The Chicago Blackhawks announced today a three-year contract extension for Head Coach Joel Quenneville, which runs through the end of the 2016-17 National Hockey League season.
Quenneville is entering his sixth season with the Blackhawks after being named the 37th Head Coach in franchise history on Oct. 16, 2008. During his tenure, Quenneville has led the team to two Stanley Cup Championships becoming the only active head coach with multiple Cup wins. He coached the Blackhawks to their second President’s Trophy in 2012-13 when the team set a NHL record with 77 points in a 48-game schedule and finished with a .802 points percentage, fifth-best in league history; the Blackhawks also set a NHL record with a 24-game season-opening point streak.
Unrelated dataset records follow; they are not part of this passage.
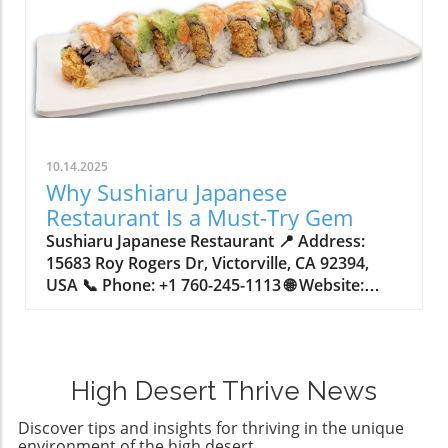
10.14.2025
Why Sushiaru Japanese
Restaurant Is a Must-Try Gem
Sushiaru Japanese Restaurant 📍 Address: 15683 Roy Rogers Dr, Victorville, CA 92394, USA 📞 Phone: +1 760-245-1113 🌐 Website: http://www.sushiaruonline.com/ ★★★★★ Rating: 4.4 Unveiling the True Flavor of Japanese Cuisine in VictorvilleIn a world of endless dining options, finding a restaurant that offers both authenticity and creative flair can feel like searching for a hidden gem. Have you ever wondered what elevates a dining experience from simply satisfying to genuinely memorable? For many food enthusiasts, it’s the place where time-honored traditions meet inventive twists—and where every meal tells a story.Japanese cuisine is far more than sushi rolls and ramen bowls; it’s a nuanced art form where each dish carries centuries of history, disciplined technique, and an unwavering dedication to harmony of flavor and texture. A genuine Japanese meal focuses on freshness, balance, and thoughtful presentation—qualities that are often lost at mainstream chains. As tastes evolve, diners seek restaurants that go beyond the basics, delivering an immersive experience of both classic recipes and bold, modern creations. As you explore why an establishment like Sushiaru Japanese Restaurant stands at the crossroads of tradition and innovation, you’ll discover not just what’s on the plate—but why it matters to those craving authenticity with a spark of adventure.Japan’s Culinary Heritage: Tradition Meets Modern InnovationJapanese dining is rooted in a philosophy that values seasonal ingredients, a delicate balance between flavors, and a seamless connection between past and present. Sushi, with its perfect marriage of rice and fish, and ramen, with its comforting broth and noodles, are celebrated not only for their taste but for the meticulous method behind their creation. Dishes such as tempura and sashimi ask for precise technique and invite diners to appreciate the beauty of simplicity—yet, it is the willingness to innovate that keeps the cuisine vibrant. Fusion creations, like inventive sushi rolls layered with unexpected ingredients and sauces, showcase how Japanese fare evolves without losing its essence.For those unfamiliar with the intricacies of Japanese cuisine, it can be tempting to focus only on what’s familiar—shrimp tempura, tuna rolls, or teriyaki bowls. Yet, limiting oneself to standard choices means missing out on the depth of flavor and artistry available in dishes like unagi bowls, tuna tataki, and yellowtail collar. Without appreciating both culinary tradition and creative new tastes, diners may overlook what sets authentic Japanese dining experiences apart from generic alternatives. The true magic happens when classic techniques are fused with contemporary influences, yielding meals that are both comforting and inspiring—ensuring that every visit is more than just eating, but a delicious exploration of culture and innovation.The Real-World Benefits of Discovering Sushiaru’s Distinctive MenuAt the intersection of culinary expertise and vibrant creativity, Sushiaru Japanese Restaurant demonstrates why a thoughtful approach to food can elevate mealtime into an occasion. The restaurant’s menu champions both time-honored Japanese classics and daring new flavors, giving guests the confidence to explore unique options such as the J.J. Special Roll—an unexpected pairing of baby lobster and spicy tuna crowned with tempura crunch—or the visually stunning Rainbow Carpaccio, which layers fresh sashimi with accents of citrus and mango. By inviting diners to enjoy everything from simple garlic edamame to the more adventurous Heart Attack roll, Sushiaru showcases the excitement—and comfort—that a strong culinary philosophy can deliver.Choosing to dine at a place that respects tradition while embracing novelty means every visit offers something new to savor. Guests experience the consistent quality and freshness of ingredients, bolstered by a menu built on both authentic recipes and fresh takes. Whether ordering a classic udon noodle soup—rich and hearty in a savory dashi broth—or custom bento boxes tailored to personal tastes, the value comes not just from the dish itself, but from the thoughtful attention lavished on every detail, from preparation to presentation. In a landscape filled with generic alternatives, Sushiaru stands out as a haven for those who appreciate food with purpose.How Customization and Comfort Transform the Japanese Meal ExperienceOne of the unique pleasures at Sushiaru Japanese Restaurant is the opportunity for diners to customize their meal, ensuring satisfaction for every member of the group. The Sushiaru Bento 3 Item, for example, invites guests to mix and match a protein, appetizer, and signature roll into a perfectly balanced lunch or dinner. This approach brings together convenience and variety without sacrificing the integrity of each recipe. Families and friends with different tastes can each build their ideal meal—whether that means indulging in a hearty rice bowl topped with tender beef or tasting a selection of fresh, artful sushi.Comfort extends beyond food to the atmosphere and service. The menu highlights both beloved staples and seasonal options, welcoming guests of all ages and palates into a relaxed yet lively dining space. With a focus on delivering dishes hot, fresh, and precisely timed, the dining experience is as much about feeling at ease as it is about tasting something extraordinary. Customization enhances not just the food, but the entire meal, making Sushiaru an ideal location for those seeking both adventure and familiarity.Artistry on the Plate: Visual Appeal and Culinary CreativityJapanese cuisine has always elevated presentation, and this is clearly reflected in Sushiaru’s approach. Dishes like Rainbow Carpaccio and expertly seared Tuna Tataki aren't just delicious—they're arranged with an eye for color, contrast, and elegance. Thoughtful plating transforms a simple meal into an occasion; the array of hues, textures, and finishing touches draw diners in and heighten anticipation. When artistry meets technique, guests are invited into a multisensory experience—one where flavor and presentation complement each other seamlessly.This focus on the visual extends to every element on the menu, from striking specialty rolls draped in sauces and garnishes to simple bowls of udon with bright vegetables or flavor-packed broths. The commitment to creativity means each plate arrives as a testament to both tradition and imagination—a rare balance that keeps regulars returning and new visitors delightfully surprised.Savoring Umami and Healthful Choices in Modern Japanese CuisineJapanese dishes are celebrated not just for their taste, but for their healthful qualities and intricate flavors. Umami—the so-called “fifth taste”—abounds in items like Unagi Bowl, which pairs the savory grilled eel with a sweet glaze and airy rice, or Yellowtail Collar, where the fatty cut ensures depth and richness that doesn’t require heavy sauces. Simplicity is paired with nutrition: garlic edamame and rice bowls provide balanced, lighter options, while even the more decadent sushi rolls are built on the concept of harmonious bites.For health-conscious diners, Japanese cuisine offers an exciting variety of options without excess. Sushiaru’s diverse offerings prove that enjoying robust flavor doesn’t require sacrificing well-being. Meals can be light and energizing—think crisp salads with vibrant dressings—or deeply satisfying, like hot bowls of udon or carefully prepared bento selections. An authentic Japanese dining experience becomes not only an opportunity for discovery, but also a chance to make choices that align with personal nutrition goals.The Sushiaru Philosophy: Honoring Tradition with a Creative SpiritSushiaru Japanese Restaurant embodies a philosophy that celebrates both the roots and the branches of Japanese cuisine. The restaurant’s commitment to authenticity is clear in its meticulous preparation of classic dishes, whether it’s simmering udon noodles in dashi broth or grilling yellowtail collar to buttery tenderness. Every recipe, from garlic edamame to tuna tataki, is executed with skill, confidence, and respect for time-tested techniques that define the best of Japanese cooking. But it’s the willingness to venture into fusion territory—crafting inventive items like the Heart Attack roll or Shrimp Lover Roll—that sets the dining experience apart.This dual approach creates an atmosphere that is both welcoming and inspiring. Guests are encouraged to enjoy the familiar while also being nudged toward new culinary adventures. The menu’s diversity ensures that every visit can be tailored to a range of preferences, honoring those who seek comfort as well as those who crave novelty. At its core, Sushiaru delivers a promise: to balance the quiet joy of traditional meals with the delight of the unexpected, creating an experience that stands out in the High Desert’s dining scene.Customer Voices: Real Experiences at Sushiaru Japanese RestaurantA truly outstanding dining experience is best measured by those who return time and again, or who recommend a favorite spot to friends and family. One guest shared their enthusiastic impression of Sushiaru Japanese Restaurant, highlighting not only the quality of the food, but the unique details that made the experience memorable for all ages: This place is the best japanese sushi restaurant I have ever been to. The service was just perfect. They even have a button on the table. So if you need something, you just push the button. The appetizers came out hot and fresh before the food. The entrees followed quickly after they had something for myself. My husband and my 5-year-old. Who doesn't eat sushi.The chicken noodles were to die for I. Would definitely recommend this place if you're in the move for sushi. Such feedback underscores the restaurant’s reputation for quality, speed, and approachability—a testament to the care put into every detail of the meal
High Desert Thrive News
Discover tips and insights for thriving in the unique
environment of the high desert.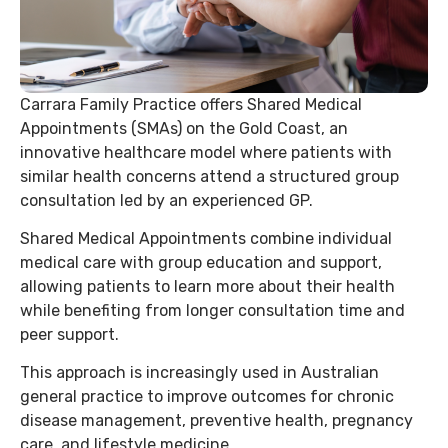
Carrara Family Practice offers Shared Medical
Appointments (SMAs) on the Gold Coast, an
innovative healthcare model where patients with
similar health concerns attend a structured group
consultation led by an experienced GP.
Shared Medical Appointments combine individual
medical care with group education and support,
allowing patients to learn more about their health
while benefiting from longer consultation time and
peer support.
This approach is increasingly used in Australian
general practice to improve outcomes for chronic
disease management, preventive health, pregnancy
care, and lifestyle medicine.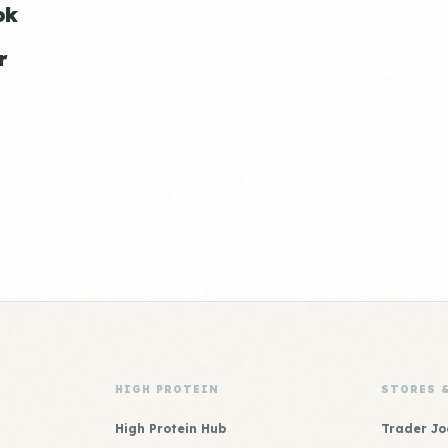
ok
r
HIGH PROTEIN
STORES 
High Protein Hub
Trader Jo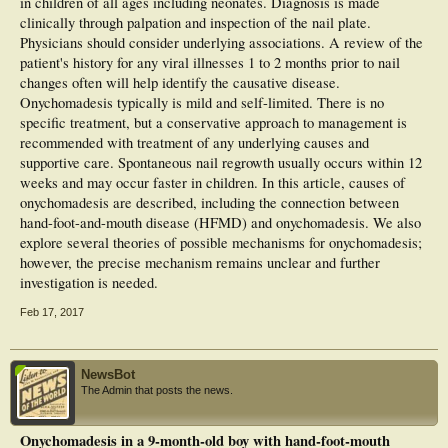
in children of all ages including neonates. Diagnosis is made
clinically through palpation and inspection of the nail plate.
Physicians should consider underlying associations. A review of the
patient's history for any viral illnesses 1 to 2 months prior to nail
changes often will help identify the causative disease.
Onychomadesis typically is mild and self-limited. There is no
specific treatment, but a conservative approach to management is
recommended with treatment of any underlying causes and
supportive care. Spontaneous nail regrowth usually occurs within 12
weeks and may occur faster in children. In this article, causes of
onychomadesis are described, including the connection between
hand-foot-and-mouth disease (HFMD) and onychomadesis. We also
explore several theories of possible mechanisms for onychomadesis;
however, the precise mechanism remains unclear and further
investigation is needed.
Feb 17, 2017
NewsBot
The Admin that posts the news.
Onychomadesis in a 9-month-old boy with hand-foot-mouth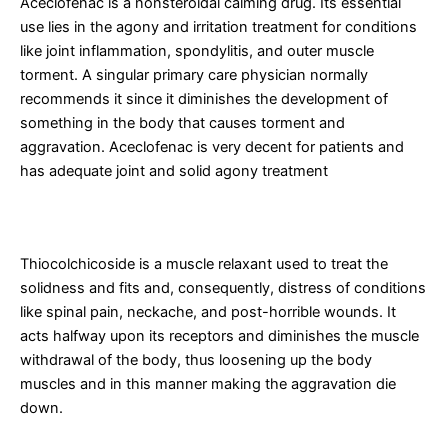
Aceclofenac is a nonsteroidal calming drug. Its essential
use lies in the agony and irritation treatment for conditions
like joint inflammation, spondylitis, and outer muscle
torment. A singular primary care physician normally
recommends it since it diminishes the development of
something in the body that causes torment and
aggravation. Aceclofenac is very decent for patients and
has adequate joint and solid agony treatment
What is Thiocolchicoside?
Thiocolchicoside is a muscle relaxant used to treat the
solidness and fits and, consequently, distress of conditions
like spinal pain, neckache, and post-horrible wounds. It
acts halfway upon its receptors and diminishes the muscle
withdrawal of the body, thus loosening up the body
muscles and in this manner making the aggravation die
down.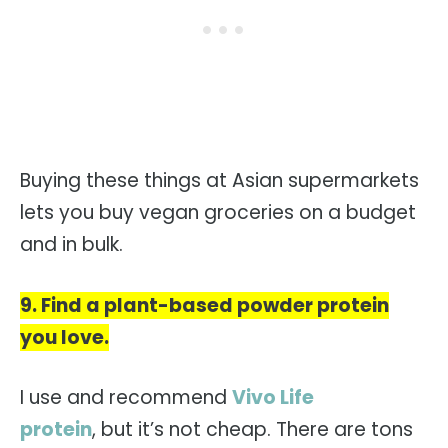
Buying these things at Asian supermarkets
lets you buy vegan groceries on a budget
and in bulk.
9. Find a plant-based powder protein
you love.
I use and recommend
Vivo Life
protein
, but it’s not cheap. There are tons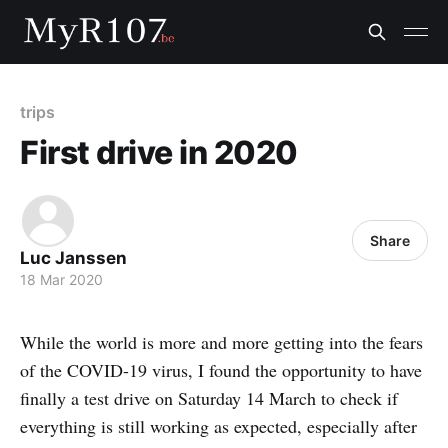
trips
First drive in 2020
Share
Luc Janssen
18 Mar 2020
While the world is more and more getting into the fears
of the COVID-19 virus, I found the opportunity to have
finally a test drive on Saturday 14 March to check if
everything is still working as expected, especially after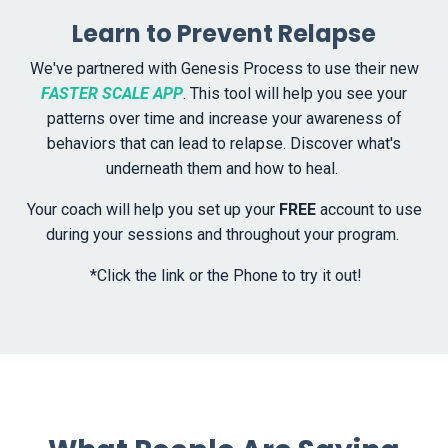
Learn to Prevent Relapse
We've partnered with Genesis Process to use their new
FASTER SCALE APP
. This tool will help you see your
patterns over time and increase your awareness of
behaviors that can lead to relapse. Discover what's
underneath them and how to heal.
Your coach will help you set up your
FREE
account to use
during your sessions and throughout your program.
*Click the link or the Phone to try it out!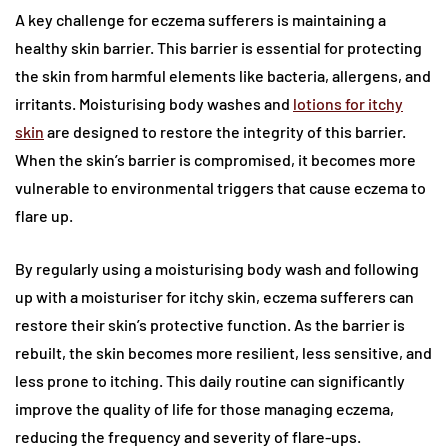
A key challenge for eczema sufferers is maintaining a
healthy skin barrier. This barrier is essential for protecting
the skin from harmful elements like bacteria, allergens, and
irritants. Moisturising body washes and
lotions for itchy
skin
are designed to restore the integrity of this barrier.
When the skin’s barrier is compromised, it becomes more
vulnerable to environmental triggers that cause eczema to
flare up.
By regularly using a moisturising body wash and following
up with a moisturiser for itchy skin, eczema sufferers can
restore their skin’s protective function. As the barrier is
rebuilt, the skin becomes more resilient, less sensitive, and
less prone to itching. This daily routine can significantly
improve the quality of life for those managing eczema,
reducing the frequency and severity of flare-ups.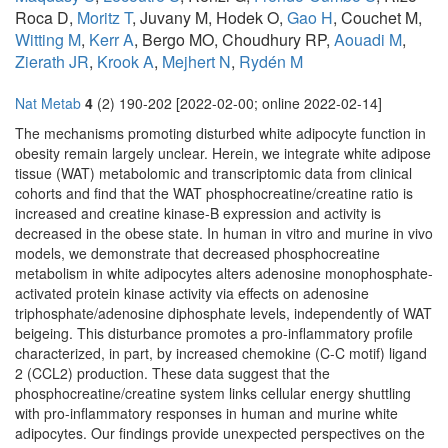
Roca D,
Moritz T
, Juvany M, Hodek O,
Gao H
, Couchet M,
Witting M
,
Kerr A
, Bergo MO, Choudhury RP,
Aouadi M
,
Zierath JR
,
Krook A
,
Mejhert N
,
Rydén M
Nat Metab
4
(2) 190-202 [2022-02-00; online 2022-02-14]
The mechanisms promoting disturbed white adipocyte function in
obesity remain largely unclear. Herein, we integrate white adipose
tissue (WAT) metabolomic and transcriptomic data from clinical
cohorts and find that the WAT phosphocreatine/creatine ratio is
increased and creatine kinase-B expression and activity is
decreased in the obese state. In human in vitro and murine in vivo
models, we demonstrate that decreased phosphocreatine
metabolism in white adipocytes alters adenosine monophosphate-
activated protein kinase activity via effects on adenosine
triphosphate/adenosine diphosphate levels, independently of WAT
beigeing. This disturbance promotes a pro-inflammatory profile
characterized, in part, by increased chemokine (C-C motif) ligand
2 (CCL2) production. These data suggest that the
phosphocreatine/creatine system links cellular energy shuttling
with pro-inflammatory responses in human and murine white
adipocytes. Our findings provide unexpected perspectives on the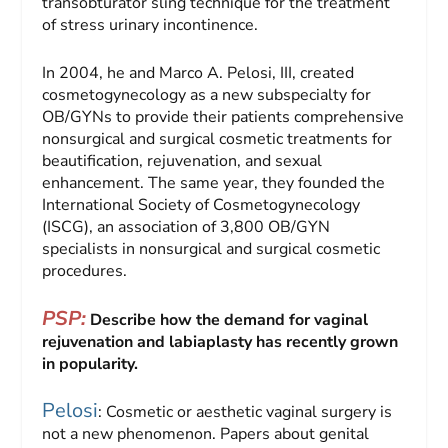
transobturator sling technique for the treatment
of stress urinary incontinence.
In 2004, he and Marco A. Pelosi, III, created
cosmetogynecology as a new subspecialty for
OB/GYNs to provide their patients comprehensive
nonsurgical and surgical cosmetic treatments for
beautification, rejuvenation, and sexual
enhancement. The same year, they founded the
International Society of Cosmetogynecology
(ISCG), an association of 3,800 OB/GYN
specialists in nonsurgical and surgical cosmetic
procedures.
PSP:
Describe how the demand for vaginal
rejuvenation and labiaplasty has recently grown
in popularity.
Pelosi
: Cosmetic or aesthetic vaginal surgery is
not a new phenomenon. Papers about genital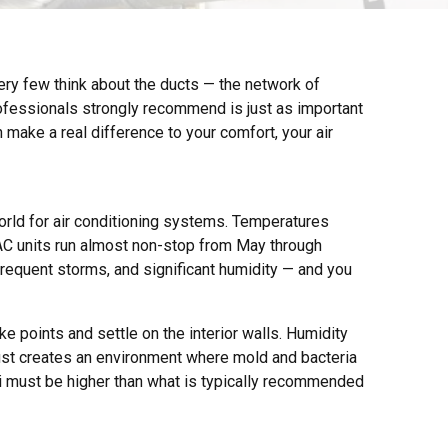
Very few think about the ducts — the network of
fessionals strongly recommend is just as important
 make a real difference to your comfort, your air
rld for air conditioning systems. Temperatures
AC units run almost non-stop from May through
frequent storms, and significant humidity — and you
e points and settle on the interior walls. Humidity
ust creates an environment where mold and bacteria
i must be higher than what is typically recommended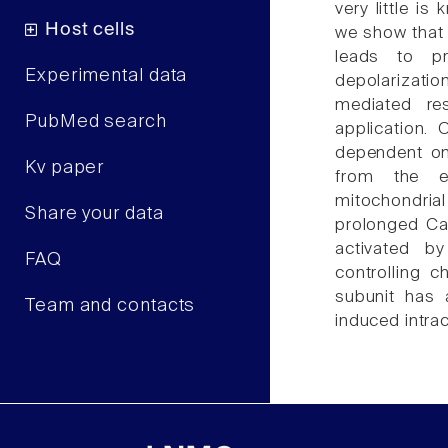
very little i
Host cells
we show that 
leads to p
Experimental data
depolarizat
mediated re
PubMed search
application. 
dependent on 
Kv paper
from the en
mitochondri
Share your data
prolonged Ca(
activated b
FAQ
controlling 
subunit has 
Team and contacts
induced intrac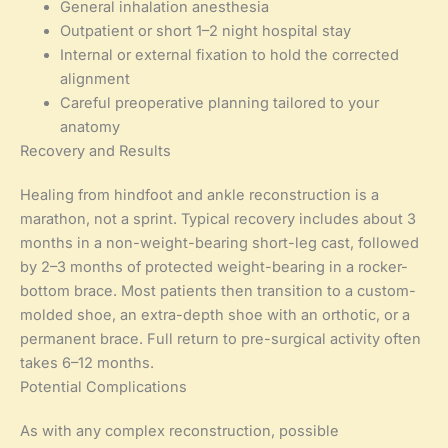
General inhalation anesthesia
Outpatient or short 1–2 night hospital stay
Internal or external fixation to hold the corrected
alignment
Careful preoperative planning tailored to your
anatomy
Recovery and Results
Healing from hindfoot and ankle reconstruction is a
marathon, not a sprint. Typical recovery includes about 3
months in a non-weight-bearing short-leg cast, followed
by 2–3 months of protected weight-bearing in a rocker-
bottom brace. Most patients then transition to a custom-
molded shoe, an extra-depth shoe with an orthotic, or a
permanent brace. Full return to pre-surgical activity often
takes 6–12 months.
Potential Complications
As with any complex reconstruction, possible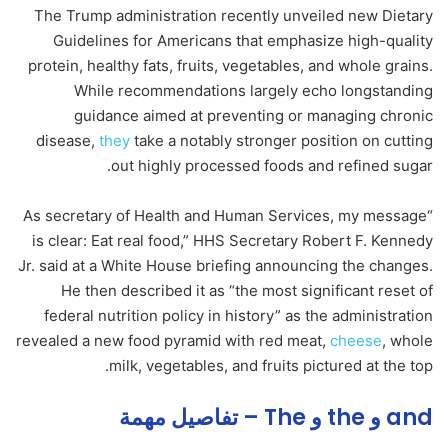
The Trump administration recently unveiled new Dietary
Guidelines for Americans that emphasize high-quality
protein, healthy fats, fruits, vegetables, and whole grains.
While recommendations largely echo longstanding
guidance aimed at preventing or managing chronic
disease,
they
take a notably stronger position on cutting
out highly processed foods and refined sugar.
“As secretary of Health and Human Services, my message
is clear: Eat real food,” HHS Secretary Robert F. Kennedy
Jr. said at a White House briefing announcing the changes.
He then described it as “the most significant reset of
federal nutrition policy in history” as the administration
revealed a new food pyramid with red meat,
cheese
, whole
milk, vegetables, and fruits pictured at the top.
and و the و The – تفاصيل مهمة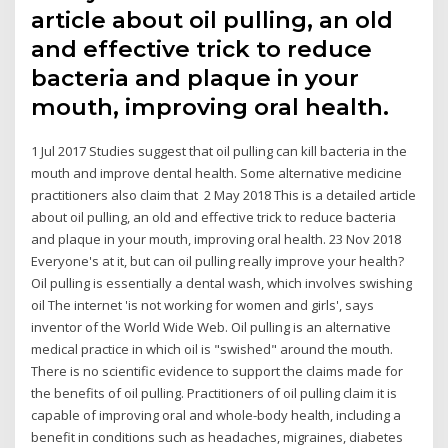
article about oil pulling, an old
and effective trick to reduce
bacteria and plaque in your
mouth, improving oral health.
1 Jul 2017 Studies suggest that oil pulling can kill bacteria in the
mouth and improve dental health. Some alternative medicine
practitioners also claim that 2 May 2018 This is a detailed article
about oil pulling, an old and effective trick to reduce bacteria
and plaque in your mouth, improving oral health. 23 Nov 2018
Everyone's at it, but can oil pulling really improve your health?
Oil pulling is essentially a dental wash, which involves swishing
oil The internet 'is not working for women and girls', says
inventor of the World Wide Web. Oil pulling is an alternative
medical practice in which oil is "swished" around the mouth.
There is no scientific evidence to support the claims made for
the benefits of oil pulling. Practitioners of oil pulling claim it is
capable of improving oral and whole-body health, including a
benefit in conditions such as headaches, migraines, diabetes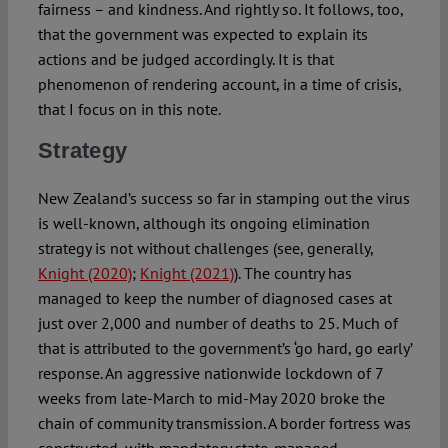
fairness – and kindness. And rightly so. It follows, too,
that the government was expected to explain its
actions and be judged accordingly. It is that
phenomenon of rendering account, in a time of crisis,
that I focus on in this note.
Strategy
New Zealand’s success so far in stamping out the virus
is well-known, although its ongoing elimination
strategy is not without challenges (see, generally,
Knight (2020)
;
Knight (2021)
). The country has
managed to keep the number of diagnosed cases at
just over 2,000 and number of deaths to 25. Much of
that is attributed to the government’s ‘go hard, go early’
response. An aggressive nationwide lockdown of 7
weeks from late-March to mid-May 2020 broke the
chain of community transmission. A border fortress was
constructed, with mandatory state-managed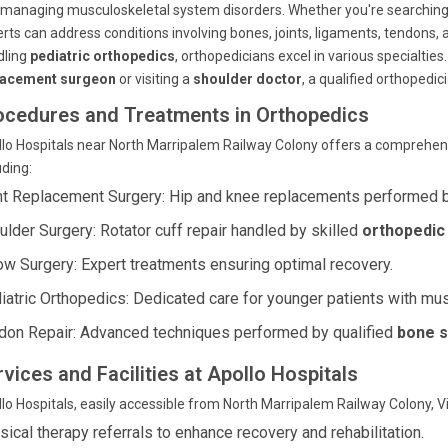
managing musculoskeletal system disorders. Whether you're searching for
rts can address conditions involving bones, joints, ligaments, tendons,
dling
pediatric orthopedics
, orthopedicians excel in various specialties
lacement surgeon
or visiting a
shoulder doctor
, a qualified orthopedici
ocedures and Treatments in Orthopedics
lo Hospitals near North Marripalem Railway Colony offers a comprehen
uding:
nt Replacement Surgery: Hip and knee replacements performed 
ulder Surgery: Rotator cuff repair handled by skilled
orthopedic 
ow Surgery: Expert treatments ensuring optimal recovery.
iatric Orthopedics: Dedicated care for younger patients with mu
don Repair: Advanced techniques performed by qualified
bone s
vices and Facilities at Apollo Hospitals
lo Hospitals, easily accessible from North Marripalem Railway Colony, V
sical therapy referrals to enhance recovery and rehabilitation.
Quenneville was named a finalist for the 2013 Jack Adams Award, presented annually to the NHL coaches judged to have contributed the most to his team’s success.
With Quenneville at the helm, the Blackhawks have compiled a 222-106-44 record in 372 regular-season games. He holds a franchise-best .656 regular-season points percentage, while his .613 postseason winning percentage (46-29) is the highest for a Blackhawks coach since 1940. Quenneville is the only head coach in franchise history to win two Stanley Cup Championships.
Quenneville has posted a 660-389-162 (.612) record over parts of 16 years as an NHL head coach, including seven seasons with the St. Louis Blues (1996-2004) and three with the Colorado Avalanche (2005-08). He paces active head coaches and ranks sixth in NHL history with 660 wins, while his 1,211 games coached also leads active head coaches and ranks 10th all-time. The Windsor, Ontario, native became the 10th head coach in NHL history to reach the 600-win plateau on Dec. 18, 2011, reaching the milestone in the second-fewest number of games, trailing only Hall of Fame coach and current Blackhawks Senior Advisor Scotty Bowman. Quenneville has guided 14 of his 16 teams to the postseason, with nine clubs reaching at least the second round.
One of only two men in the history of the NHL to have played in 800 or more games and coached 1,000 or more games (Jacques Lemaire), Quenneville has notched at least 40 wins in 11 of his 12 full seasons as a Head Coach, which includes a career-best 52 victories with Chicago in 2009-10. During the 1999-2000 season he guided St. Louis to a career-best and franchise-record 114 points, as the team captured the Presidents’ Trophy for the league’s best record. He is the winningest coach in Blues history, having compiled a 307-191-95 record at that post. Quenneville was awarded the 2000 Jack Adams Trophy as the league’s top coach; he also served as Head Coach of Team Staal at the 2011 NHL All-Star Game and of the North American All-Stars at the 2001 NHL All-Star Game.
Quenneville was drafted by the Toronto Maple Leafs in the second round (21st overall) of the 1978 NHL Entry Draft. He spent 13 seasons as an NHL defenseman, netting 54 goals, 136 assists, 190 points and 705 penalty minutes in 803 career games with the Toronto Maple Leafs (1979-80), Colorado Rockies (1980-82), New Jersey Devils (1982-83), Hartford Whalers (1983-90) and Washington Capitals (1990-91).
He retired as an active player after the 1991-92 season, when he served as a player-coach for the American Hockey League’s St. John’s Maple Leafs. Quenneville broke into coaching with the AHL’s Springfield Indians before serving as an Assistant Coach for the Quebec Nordiques/Colorado Avalanche organization for two and a half seasons. He helped Colorado capture the 1996 Stanley Cup in that position before accepting his first NHL head coaching job with St. Louis for the 1996-97 campaign.
Quenneville and his wife, Elizabeth, have three children: Dylan, Lily and Anna.